The poems in Zilka Joseph’s second book, Sharp Blue Search of Flame, sear with poignant images and brilliant diction. Whether she’s reinventing myths from Jewish and Hindu Indian culture or commenting on the contemporary American scene, this poet speaks with the authority of lived wisdom. The range of experiences she captures spans from physical pain to erotic joy. Though troubling, even terrifying at times, this world we inhabit still holds great beauty, Joseph insists.
On a technical level, Joseph executes stringent poetic forms as deftly as she does free verse. One of the books most stunning poems, “Mudras: Language of Hands,” begins with a twenty-line palindrome, a poem that reads the same backwards and forwards, before moving into subsequent sections of free verse. The staggered couplets and monostiches, single-line stanzas, flicker across the page in homage to the traditional Indian dance from which the poem draws its name. “Mudras” ends with the lines, “my three eyes / of lightning // strike the earth // the drummer drums // in my skin / the dance begins // again," offering the reader a glimpse of the joy the poet salvages in a deeply-flawed world. The book also features a concrete poem and a contrapuntal, a poem featuring two voices than can be read together or separately.
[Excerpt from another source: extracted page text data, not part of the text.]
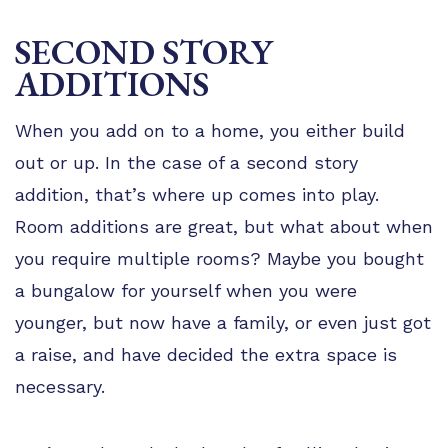
SECOND STORY
ADDITIONS
When you add on to a home, you either build
out or up. In the case of a second story
addition, that’s where up comes into play.
Room additions are great, but what about when
you require multiple rooms? Maybe you bought
a bungalow for yourself when you were
younger, but now have a family, or even just got
a raise, and have decided the extra space is
necessary.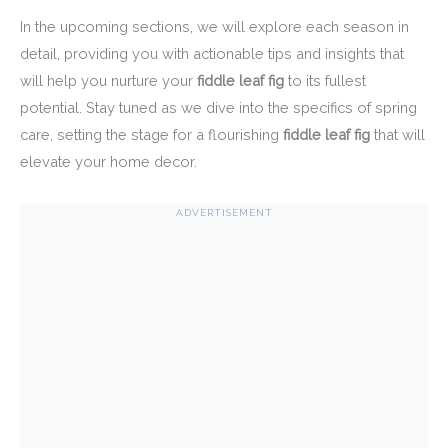
In the upcoming sections, we will explore each season in
detail, providing you with actionable tips and insights that
will help you nurture your
fiddle leaf fig
to its fullest
potential. Stay tuned as we dive into the specifics of spring
care, setting the stage for a flourishing
fiddle leaf fig
that will
elevate your home decor.
ADVERTISEMENT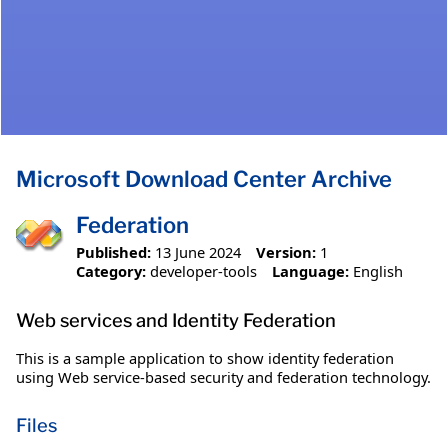
Microsoft Download Center Archive
Federation
Published:
13 June 2024
Version:
1
Category:
developer-tools
Language:
English
Web services and Identity Federation
This is a sample application to show identity federation
using Web service-based security and federation technology.
Files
Few contemporary American poets utilize these forms with such clear-eyed purpose.
Although Joseph writes about locales as disparate as Michigan and Dharamsala, the tacit threat of violence, specifically violence toward women, is ever-present, regardless of setting. Joseph’s critique of patriarchal control manifests most pointedly in the ways she reconfigures common eastern and western myths. When she writes of the Genesis creation myth, “She [Eve] knew she would always be the sun / even when the gates closed behind her // and though History would try new tricks, / twist orange to apple, // the men with missing bones, / the snakes, would stay the same," the reader feels the poem burst into sharp blue flame, scorching the story that has so maimed the Judeo-Christian conception of gender.
Joseph also achieves moments of tenderness, especially in the tour de force, “Rabiya: In Mourning.” Not since Larry Levis, the late 20th century poet whose book elegy revolutionized the poem of mourning, has America seen a poet tackle the elegy with such empathy, and grace. “Walk slowly Rabiya, / to the glass doors / of the battered hearse, // whose driver is an old Sikh man dressed in white whose eyes are quiet. // Walk slowly up to her / whom you love, / sing your duas. / Say khuda hafiz. / She will hear you. / She will thank you, / touch the top of your head, and say / don’t cry. / But you will weep a river. And so will I." For Zilka Joseph knows how quickly the peril and the beauty of this world can break us.
John Freeman publishes poetry under the name "Cal Freeman." He is the author of the book Brother of Leaving and the chapbook Heard Among the Windbreak.